If you’ve been following my blog for a while you will know that I have been slowly working through all of the books shortlisted for the Walter Scott Prize for Historical Fiction since the prize began in 2010. I have discovered some great books and authors over the last few years thanks to this prize. You can see the progress I’ve made with this here – and I know there are other bloggers working on similar projects too.
The longlist for the 2021 prize has just been announced and includes some titles that I would have predicted, as well as some that I’ve never even heard of! Here are the eleven books on this year’s list:
Hinton by Mark Blacklock (Granta)
The Tolstoy Estate by Steven Conte (HarperCollins Australia)
A Room Made of Leaves by Kate Grenville (Canongate UK, Text Publishing Australia)

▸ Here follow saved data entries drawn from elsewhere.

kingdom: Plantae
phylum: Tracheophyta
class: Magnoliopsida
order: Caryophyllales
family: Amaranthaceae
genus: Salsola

Mr Beethoven by Paul Griffiths (Henningham Family Press)
Afterlives by Abdulrazak Gurnah (Bloomsbury)
A Treacherous Country by K L Kruimink (Allen & Unwin Australia)
The Mirror and the Light by Hilary Mantel (4th Estate)
The Dictionary of Lost Words by Pip Williams (Affirm Press Australia, Chatto & Windus UK)
I’m not at all surprised to see Hamnet on the list – although I didn’t love it as much as most other readers seem to have done, I’m sure it will be shortlisted and possibly win the overall prize. I didn’t particularly enjoy Islands of Mercy either, but again I can see that it’s a well-written, multi-layered novel and deserves its place on the longlist. The only other one I’ve read is The Year Without Summer, which I did find interesting even though it seemed more like a collection of short stories than a novel.
Of the other eight books, I do have a copy of The Mirror and the Light which I started to read last year and abandoned as I wasn’t in the mood for it; I’m hoping to finish it soon! I was already interested in reading A Room Made of Leaves, but am not familiar with any of the others so will have to investigate.
Have you read any of these? Which ones do you think should be shortlisted?